GAC Sophomore Ben Rorem said, "It's a Venturi tube, which follows a physical law that says as the cross-sectional area decreases, the wind velocity should increase."

It to test a theory proposed by SheerWind in Chaska, Minnesota, that more energy can be produced by a turbine in the center with the stronger winds of this wind amplifying system.

GAC Physic Professor Chuck Niederriter said, "They were in need of some experimental data, and so we offered to try and help them out with that."

Professor Chuck Niederriter with some of his students including Rochelle Widmer and Ben Rorem spent last summer building the system with wood, strips of aluminum and shrink wrap.

The idea is it could theoretically serve as an alternative to some large wind turbines.

GAC Senior Rochelle Widmer said, "The nice thing about this project is that it's close to the ground so it easy to maintain and easy to repair and as well as safer for animals, a bird can be harmed by big wind turbines."

Even though this project is to study the wind, it was the wind that provided them a setback in their experiment.

Niederriter said, "Sometime over Christmas break, it blew off the trailer and kind of got mangled up, so we had to rebuild it this spring."

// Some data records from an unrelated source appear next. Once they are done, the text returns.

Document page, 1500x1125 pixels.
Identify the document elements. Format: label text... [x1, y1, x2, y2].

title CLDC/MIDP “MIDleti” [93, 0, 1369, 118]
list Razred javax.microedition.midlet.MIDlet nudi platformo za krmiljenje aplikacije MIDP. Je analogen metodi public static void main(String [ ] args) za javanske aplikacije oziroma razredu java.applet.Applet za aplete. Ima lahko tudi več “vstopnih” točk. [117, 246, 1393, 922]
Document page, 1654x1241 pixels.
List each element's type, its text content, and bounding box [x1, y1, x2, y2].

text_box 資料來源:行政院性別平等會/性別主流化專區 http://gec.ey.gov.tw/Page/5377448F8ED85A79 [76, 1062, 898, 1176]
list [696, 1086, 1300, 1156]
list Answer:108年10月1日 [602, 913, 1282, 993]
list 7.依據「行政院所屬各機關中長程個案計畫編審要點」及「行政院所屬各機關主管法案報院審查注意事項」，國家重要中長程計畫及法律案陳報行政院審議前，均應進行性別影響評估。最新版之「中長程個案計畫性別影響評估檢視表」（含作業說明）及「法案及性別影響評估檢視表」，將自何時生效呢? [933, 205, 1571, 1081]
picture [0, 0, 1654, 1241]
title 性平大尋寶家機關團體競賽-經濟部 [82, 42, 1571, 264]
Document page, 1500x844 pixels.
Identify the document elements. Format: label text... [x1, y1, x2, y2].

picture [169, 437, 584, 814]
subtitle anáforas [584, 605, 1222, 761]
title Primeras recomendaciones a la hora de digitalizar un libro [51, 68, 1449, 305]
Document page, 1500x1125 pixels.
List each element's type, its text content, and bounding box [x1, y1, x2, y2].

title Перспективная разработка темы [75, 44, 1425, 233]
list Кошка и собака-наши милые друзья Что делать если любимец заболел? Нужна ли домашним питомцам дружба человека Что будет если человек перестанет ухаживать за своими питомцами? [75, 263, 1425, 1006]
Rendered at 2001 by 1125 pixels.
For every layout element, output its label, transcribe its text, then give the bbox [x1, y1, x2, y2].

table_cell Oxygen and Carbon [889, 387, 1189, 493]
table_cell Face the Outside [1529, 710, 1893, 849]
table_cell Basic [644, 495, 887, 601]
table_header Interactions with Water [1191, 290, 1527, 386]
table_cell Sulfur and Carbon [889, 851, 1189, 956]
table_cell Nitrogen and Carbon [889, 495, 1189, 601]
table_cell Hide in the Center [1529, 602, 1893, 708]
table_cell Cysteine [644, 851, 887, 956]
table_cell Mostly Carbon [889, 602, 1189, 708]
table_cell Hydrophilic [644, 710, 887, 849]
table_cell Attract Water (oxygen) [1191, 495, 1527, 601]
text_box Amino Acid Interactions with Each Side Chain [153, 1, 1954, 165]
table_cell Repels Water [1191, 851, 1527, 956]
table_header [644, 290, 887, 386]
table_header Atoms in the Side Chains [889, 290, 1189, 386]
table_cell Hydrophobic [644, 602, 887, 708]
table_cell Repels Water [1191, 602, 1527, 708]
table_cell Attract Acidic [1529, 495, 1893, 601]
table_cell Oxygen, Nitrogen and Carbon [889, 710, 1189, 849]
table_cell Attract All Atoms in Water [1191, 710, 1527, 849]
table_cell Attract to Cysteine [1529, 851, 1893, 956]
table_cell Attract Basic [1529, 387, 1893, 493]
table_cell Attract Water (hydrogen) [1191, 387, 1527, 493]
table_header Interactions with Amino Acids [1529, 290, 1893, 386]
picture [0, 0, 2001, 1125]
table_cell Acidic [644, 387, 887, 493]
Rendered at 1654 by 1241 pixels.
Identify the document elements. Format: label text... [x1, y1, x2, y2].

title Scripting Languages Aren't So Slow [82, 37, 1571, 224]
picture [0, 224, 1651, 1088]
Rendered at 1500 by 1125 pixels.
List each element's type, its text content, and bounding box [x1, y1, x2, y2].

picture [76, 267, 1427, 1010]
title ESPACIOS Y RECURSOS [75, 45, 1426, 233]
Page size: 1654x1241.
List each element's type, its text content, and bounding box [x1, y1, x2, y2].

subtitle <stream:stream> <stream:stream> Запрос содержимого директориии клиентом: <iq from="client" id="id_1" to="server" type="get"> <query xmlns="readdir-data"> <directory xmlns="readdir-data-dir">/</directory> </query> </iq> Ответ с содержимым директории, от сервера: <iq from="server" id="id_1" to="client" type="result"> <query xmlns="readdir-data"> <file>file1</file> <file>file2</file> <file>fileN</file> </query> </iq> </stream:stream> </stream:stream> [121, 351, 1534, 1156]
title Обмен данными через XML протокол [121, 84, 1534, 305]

Now comes testing the hypothesis.

For the students, it's providing a chance to study a topic they are passionate about.

Rorem said, "I have been interested in alternative energies since about fifth grade, so this project was very interesting to me because I go to work with wind energy."

Niederriter says the best application for the technology would be smaller scale uses like on a farm or on top of a building.

The system can produce about 400 watts to charge batteries, which is enough to power some desktop computers.